*Text*
▽

Explanation of terms from the service agreement and terms and conditions:
1.1. “Service Agreement”: the agreement between Inteqrate and the Client which sets forth the legal relationship between the parties for the provision of services as well as the resulting agreements.
1.2. “Client”: any natural or legal person with whom Inteqrate has entered into a Services Agreement.
1.3. “Inteqrate”: (Chamber of Commerce: 86851314), which provides services to the Client under the Services Agreement.
1.4. “Working Days”: 9:00 to 17:00 (CET / CEST) on weekdays, excluding weekends, Dutch national holidays and days prior to which Inteqrate has announced to be closed.
1.5. “Office hours”: hours between 9:00 and 17:00 (CET / CEST) on weekdays, excluding weekends, Dutch national holidays and days prior to which Inteqrate has announced to be closed.
1.6. “Evening hours”: between 17:00 and 09:00 (CET / CEST) on weekdays, with the exception of weekends, Dutch national holidays and days prior to which Inteqrate has announced to be closed.
1.7 “Weekend”: from Friday 17:00 to Monday 09:00 (CET / CEST).
1.8. “Integration”: a route configured by Inteqrate on the Client’s Alumio platform.
2.1 All rates quoted by Inteqrate are exclusive of VAT and other statutory levies.
2.2 Inteqrate is authorized to adjust its rates per January 1 of each calendar year by up to the percentage of inflation for the previous calendar year based on the consumer price index provided by the Dutch Bureau of Statistics (CBS). Any other intended rate changes will only apply if the parties have agreed to them in writing.
3.1. Extrajudicial dissolution shall be in writing only.
3.2. Either party shall be entitled, without any demand, notice of default or other announcement being required, to dissolve the Service Agreement out of court if:
a. the other party applies for (temporary) suspension of payment or is granted (temporary) suspension of payment;
b. the Other Party applies for its own bankruptcy or is declared bankrupt;
c. the other party’s business is liquidated;
d. the other party ceases its business;
e. a considerable part of the other party’s capital is seized through no fault of the one party, or if the other party must otherwise no longer be deemed capable of fulfilling the obligations under the Service Agreement.
3.3. If, at the time of dissolution, the Client had already received performance under the Services Agreement, it may only partially dissolve that agreement and only in respect of that part that has not yet been performed.
3.4. Amounts that Inteqrate has invoiced to the client prior to the dissolution will continue to be owed to it by the client and will become immediately due and payable at the time of dissolution.
4.1. If the client fails to fulfill a due and payable obligation arising from the Service Agreement in full or in a timely manner, Inteqrate is entitled to suspend its obligations to the client without further notice, without thereby being liable to pay any compensation to the client.
5.1. A party that imputably fails to fulfill one or more of its obligation(s) under the Service Agreement shall be liable to the other party for the direct damage resulting therefrom, subject to the provisions of this Article.
5.2. Liability for indirect or consequential damage, such as turnover or profit not enjoyed, interest or delay damage, missed savings or reputation damage is excluded.

△

*Records provided*
▽

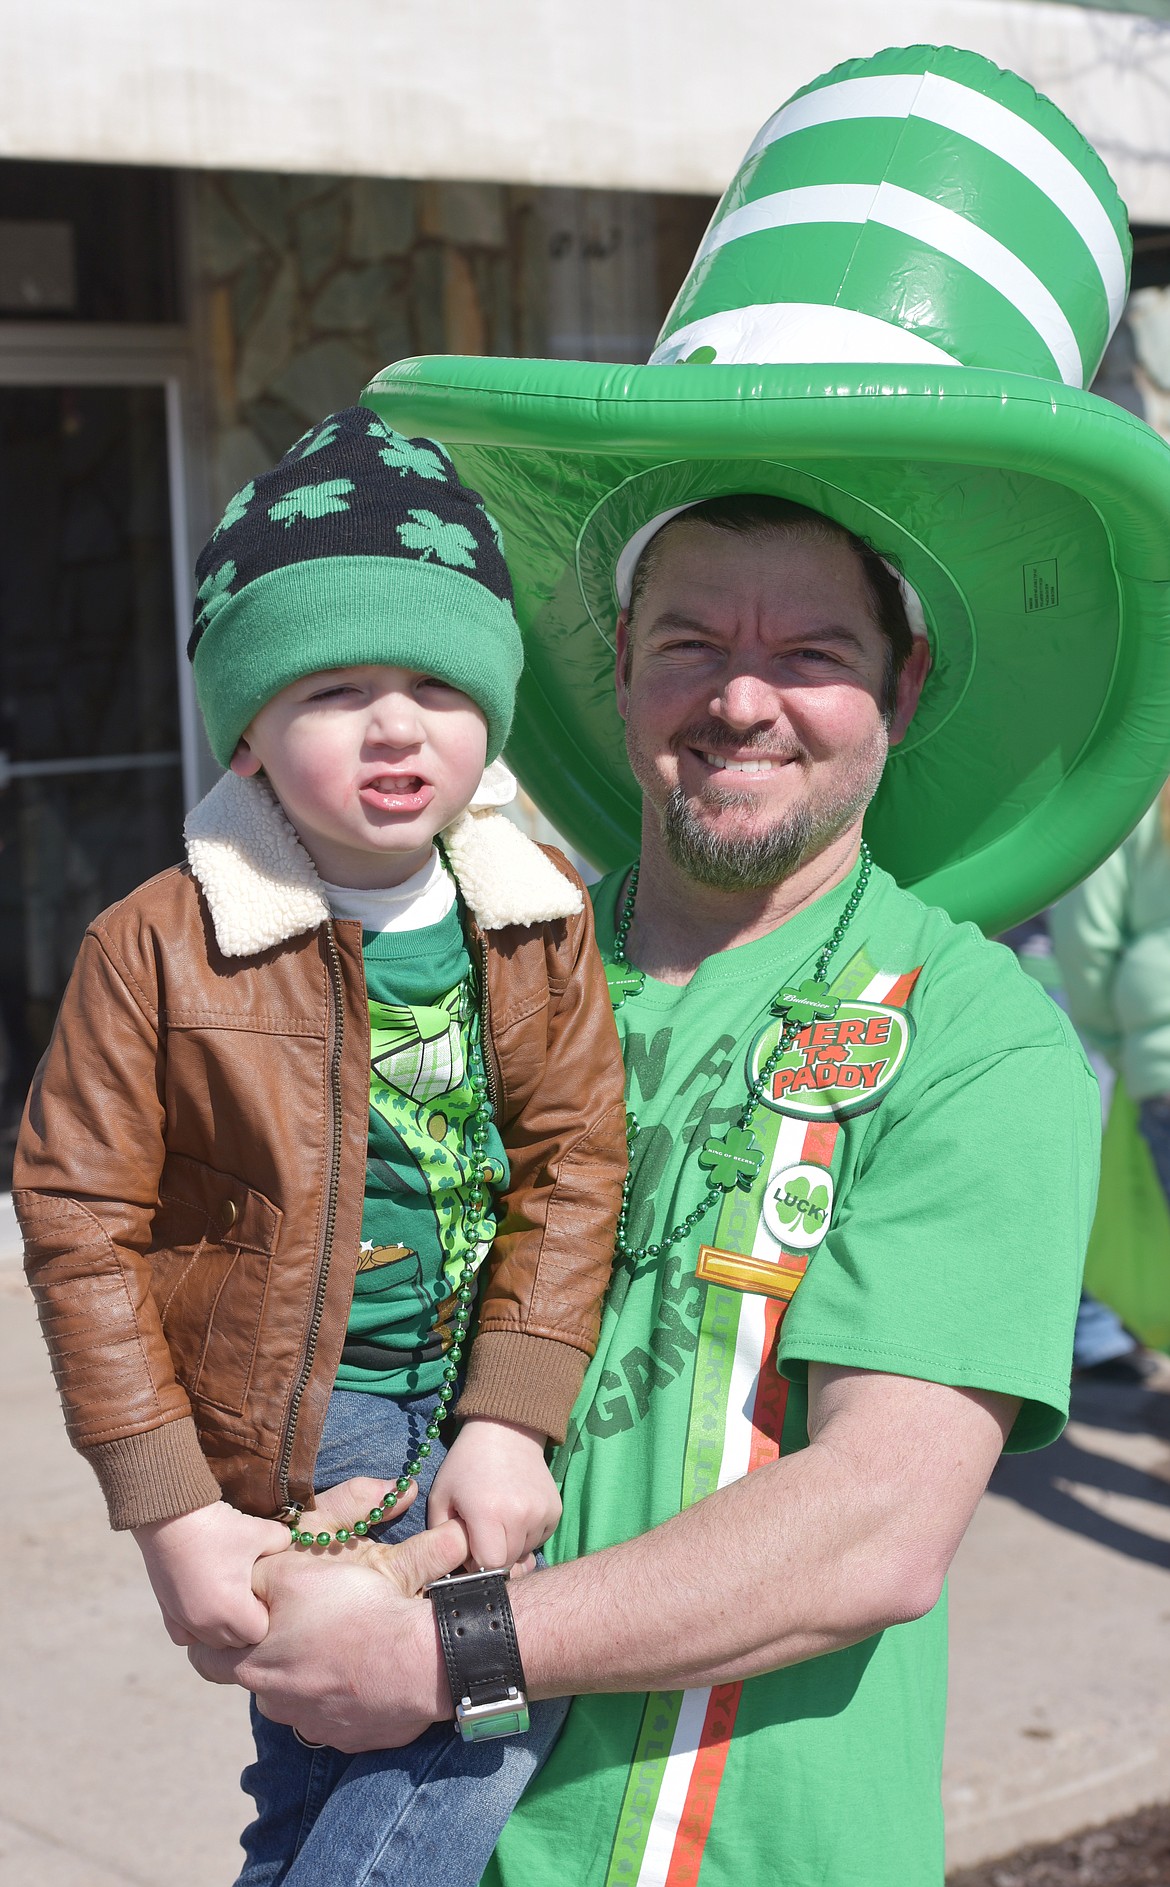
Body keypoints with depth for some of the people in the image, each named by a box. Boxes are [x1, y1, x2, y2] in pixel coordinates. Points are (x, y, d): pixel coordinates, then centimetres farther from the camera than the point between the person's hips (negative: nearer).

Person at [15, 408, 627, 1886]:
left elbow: (573, 1168, -1)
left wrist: (514, 1419, -11)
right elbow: (81, 1220, -8)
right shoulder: (159, 946, -10)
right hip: (290, 1426, -4)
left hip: (482, 1409, 4)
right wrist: (170, 1512, -11)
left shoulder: (541, 928, 0)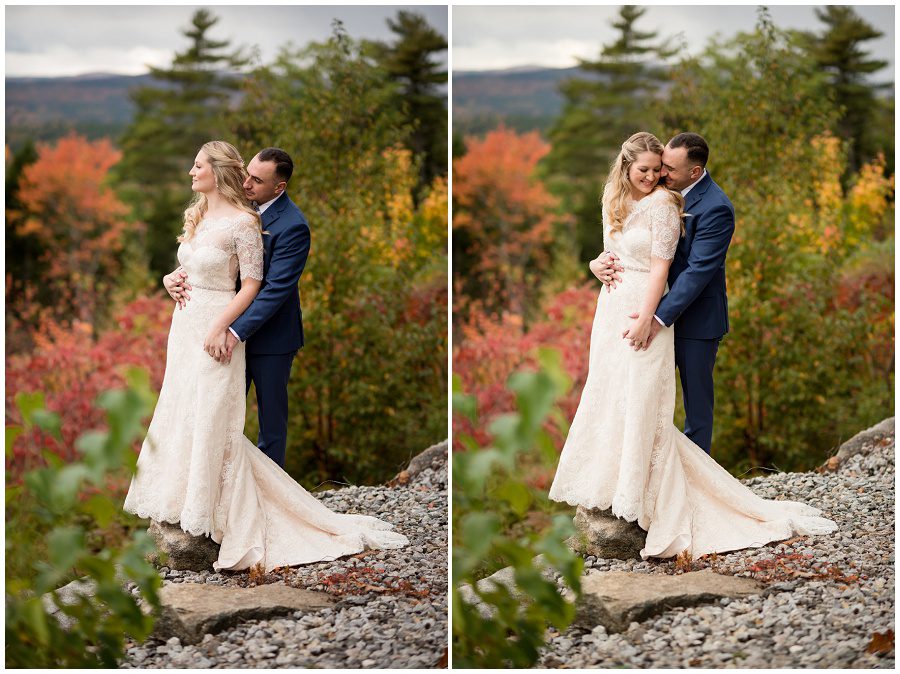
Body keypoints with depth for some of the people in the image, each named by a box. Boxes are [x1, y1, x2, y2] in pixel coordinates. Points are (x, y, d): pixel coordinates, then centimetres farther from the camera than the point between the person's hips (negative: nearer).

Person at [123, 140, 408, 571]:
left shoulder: (242, 221, -12)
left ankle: (226, 521, 3)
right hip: (184, 324, 8)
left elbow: (252, 285, -14)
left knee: (211, 420, -7)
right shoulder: (196, 217, 12)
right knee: (180, 414, 11)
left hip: (217, 330, -8)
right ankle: (183, 506, 22)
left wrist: (221, 326, -21)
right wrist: (173, 281, 5)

△

*Tasks to complete*
1) Translate this sentence from the Inteqrate terms into German: "All rates quoted by Inteqrate are exclusive of VAT and other statutory levies."
2) Write out the Inteqrate terms word for word, everything from "4.1. If the" down to "damage is excluded.".
The rows aren't needed for any of this work.

*Solutions for each task*
1) Alle von Inteqrate angegebenen Tarife verstehen sich ohne Mehrwertsteuer und sonstige gesetzliche Abgaben.

2)
4.1. If the client fails to fulfill a due and payable obligation arising from the Service Agreement in full or in a timely manner, Inteqrate is entitled to suspend its obligations to the client without further notice, without thereby being liable to pay any compensation to the client.
5.1. A party that imputably fails to fulfill one or more of its obligation(s) under the Service Agreement shall be liable to the other party for the direct damage resulting therefrom, subject to the provisions of this Article.
5.2. Liability for indirect or consequential damage, such as turnover or profit not enjoyed, interest or delay damage, missed savings or reputation damage is excluded.